Today’s article in the Courier Mail “Go Direct to Jail” discusses the Attorney-General’s plans to scrap Court ordered parole and suspended sentences. The Attorney-General, in what can only be described as an ill-considered and vote grabbing move, has indicated his intention to scrap Court ordered parole and suspended sentences. The Attorney argues that the current system is failing in that too many people released on suspended sentences or immediate parole are reoffending and therefore, sentences imposed by the Courts are not acting as sufficient deterrents.

This move by the Attorney-General only underscores his lack of knowledge over the Queensland Criminal Justice system.

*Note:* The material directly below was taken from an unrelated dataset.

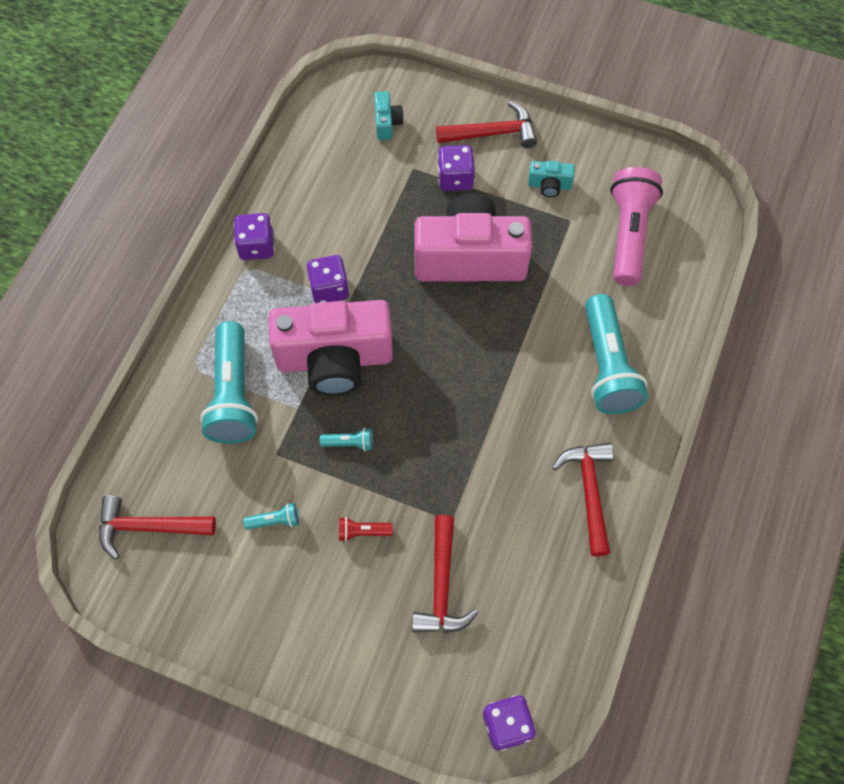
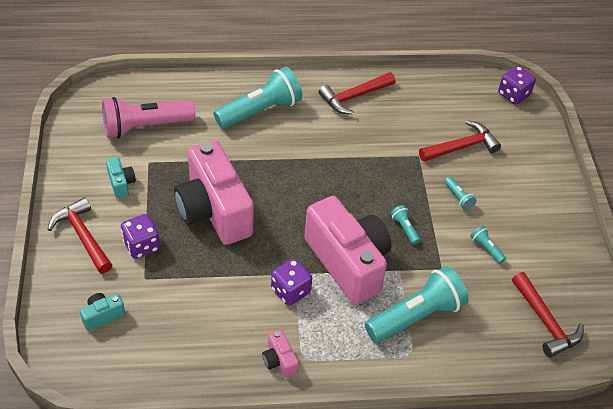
camera: 120 degrees left, 15 degrees down
(256, 246) = (279, 360): purple dice -> pink camera
(363, 532) = (458, 198): red flashlight -> turquoise flashlight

Nowhere in the article is it mentioned that, for a person released on Court ordered parole, they are subject to very strict parole conditions which, if breached in any way, result in the person’s immediate return to prison without passing a Court. He ignores the fact that existing parole conditions are onerous including requirements that a parolee must see their parole officer regularly, receive visits at their home, submit to drug urine analysis, not leave the State of Queensland, engage in counselling, not commit a further offence and comply with all reasonable directions of a parole officer. If they breach any of these conditions in any way they are immediately returned to a prison for a minimum of 28 days and usually much more.

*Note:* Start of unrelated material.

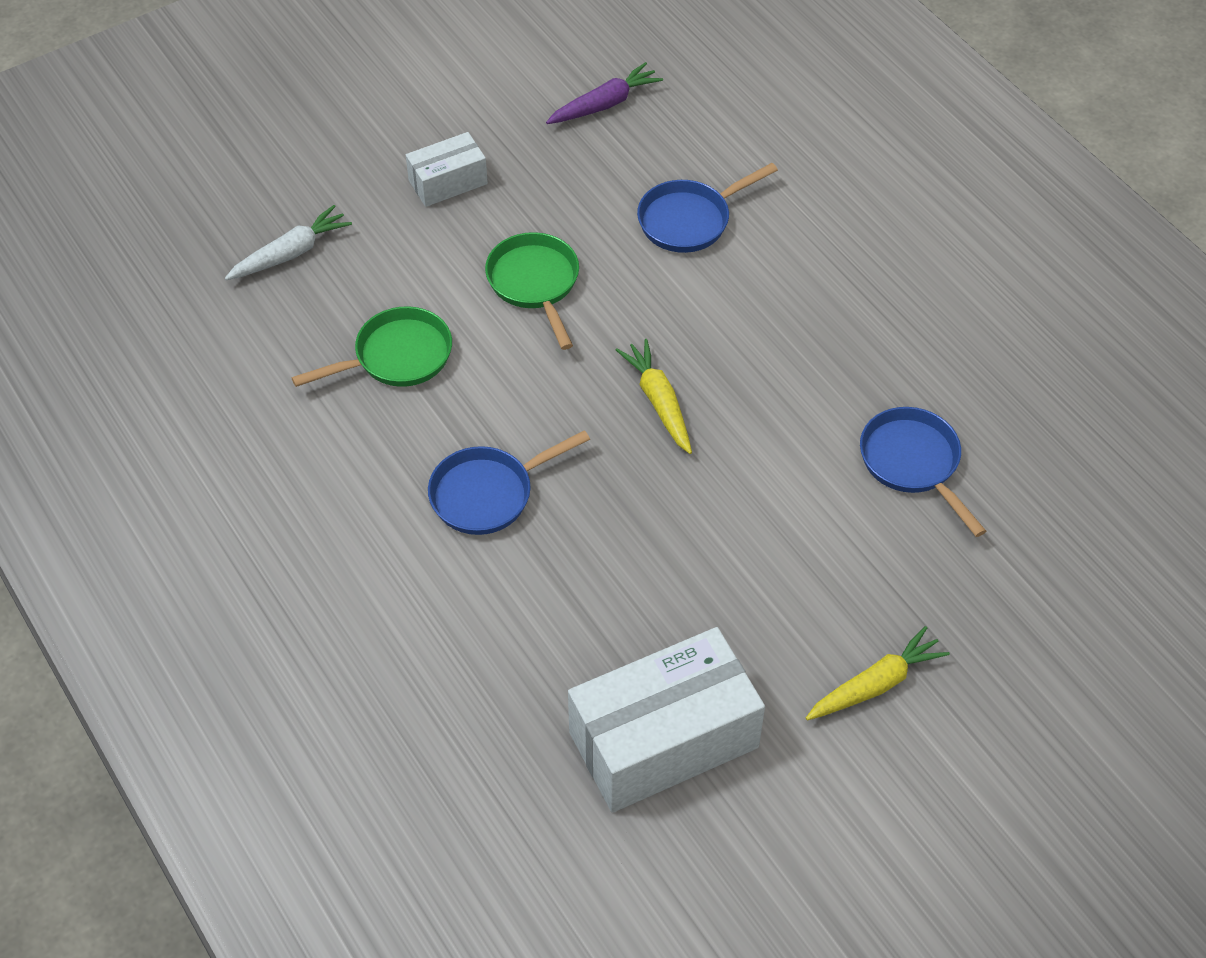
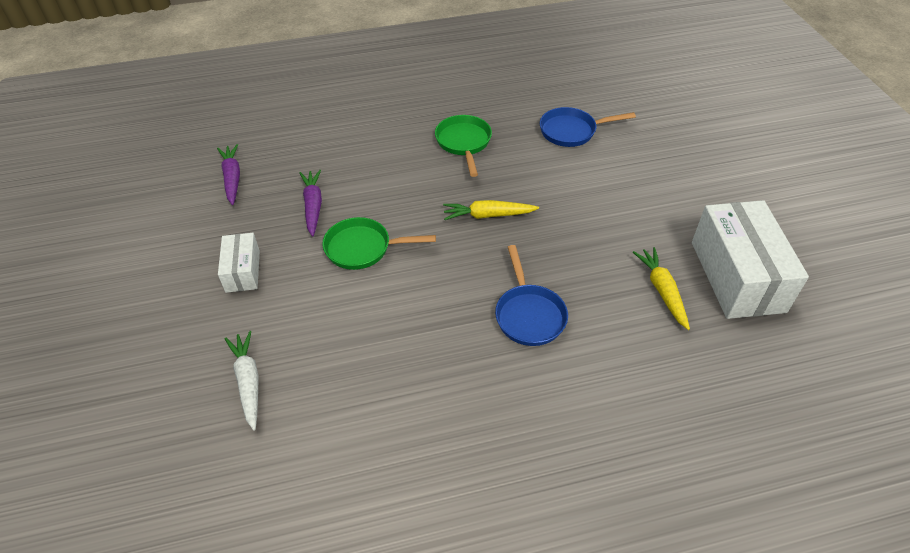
camera: 70 degrees left, 5 degrees down
(397, 357) = (387, 337): green pan -> green pan (464, 143)
(590, 205) = (313, 206): none -> purple carrot
(689, 220) = (354, 167): blue pan -> none
(876, 684) = (711, 182): yellow carrot -> yellow carrot (662, 291)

The existing parole framework and the strict requirements for parole ensure that a person is well supervised, personally deterred from committing further offences and importantly, gives people the opportunity to rehabilitate themselves in the community. There are already sufficient safeguards in place to ensure recidivist offending is met with harsh realities which include the immediate return to prison. This is most beneficial to the community. In a similar way, a suspended sentence is breached upon a person committing any offence punishable by imprisonment. This would include minor offences such as public nuisance and drink driving.

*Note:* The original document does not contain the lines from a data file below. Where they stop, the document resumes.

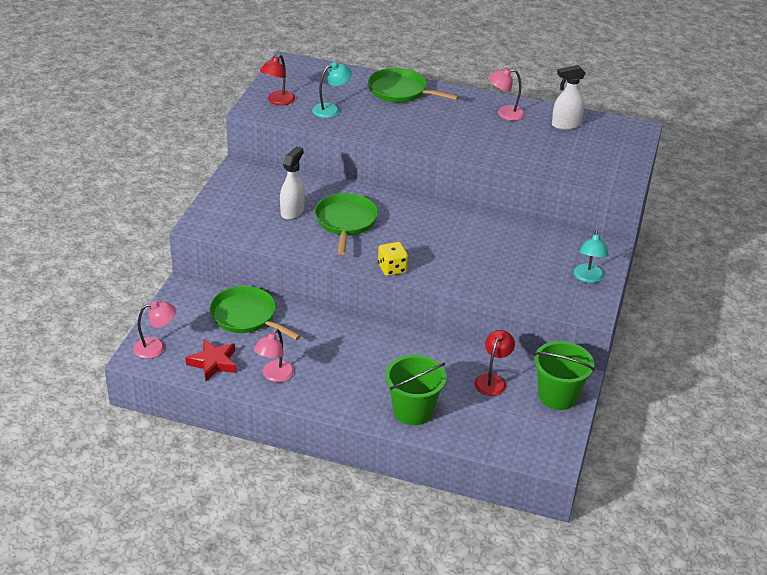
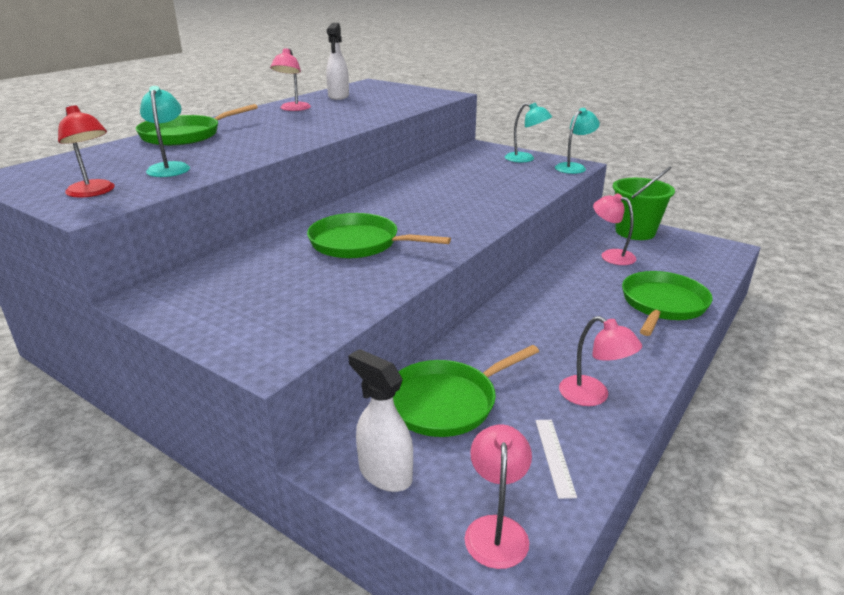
camera: 70 degrees left, 10 degrees down
(213, 363) = (554, 456): red star -> white ruler
(292, 211) = (304, 274): white spray bottle -> white spray bottle (385, 473)
(392, 268) = (473, 231): yellow dice -> none
(413, 410) = (662, 304): green bucket -> green pan
(492, 380) = (611, 255): red lamp -> pink lamp
(582, 310) = (574, 167): none -> turquoise lamp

The problem with scrapping Court ordered parole and placing all of the power in the hands of a Parole Board is that inmates, particularly young people who deserve an opportunity to rehabilitate themselves, spend unnecessarily long periods of time in custody for no good reason and at huge taxpayer expense. It is proposals like this that result in the LNP having to close schools and sack nurses.

Current problems in the Department of Corrective Services, with the lack of available programs, will mean that people will sit in jails for long periods of time awaiting a placement on programs where their completion of that program is a prerequisite to them being released on parole. This is inherently unjust and unfair.

The idea of going direct to jail, for all offenders, is narrow minded. Young people will suffer the most. The Queensland Court of Appeal has, for a long time, recognised that jail is unlikely to have any rehabilitative effect and is in fact harmful in that it introduces young people to hardened criminals whom they might not otherwise meet and to hard drugs and it may subject them to the risk of injury or degrading conduct (R v Hamilton [2000] QCA 286).

For the Attorney to ignore the practical realities of the proposal that he so carelessly puts up demands criticism. The only hope is that the Attorney, in considering such a fundamental shift in the way Corrective Services and the Courts operates, engages in thorough and widespread consultation with lawyers and community legal centres who actually work in this field. Such consultation, with all key stakeholders, is the best way to ensure that the Attorney realises the inevitable problems arising from this law reform agenda.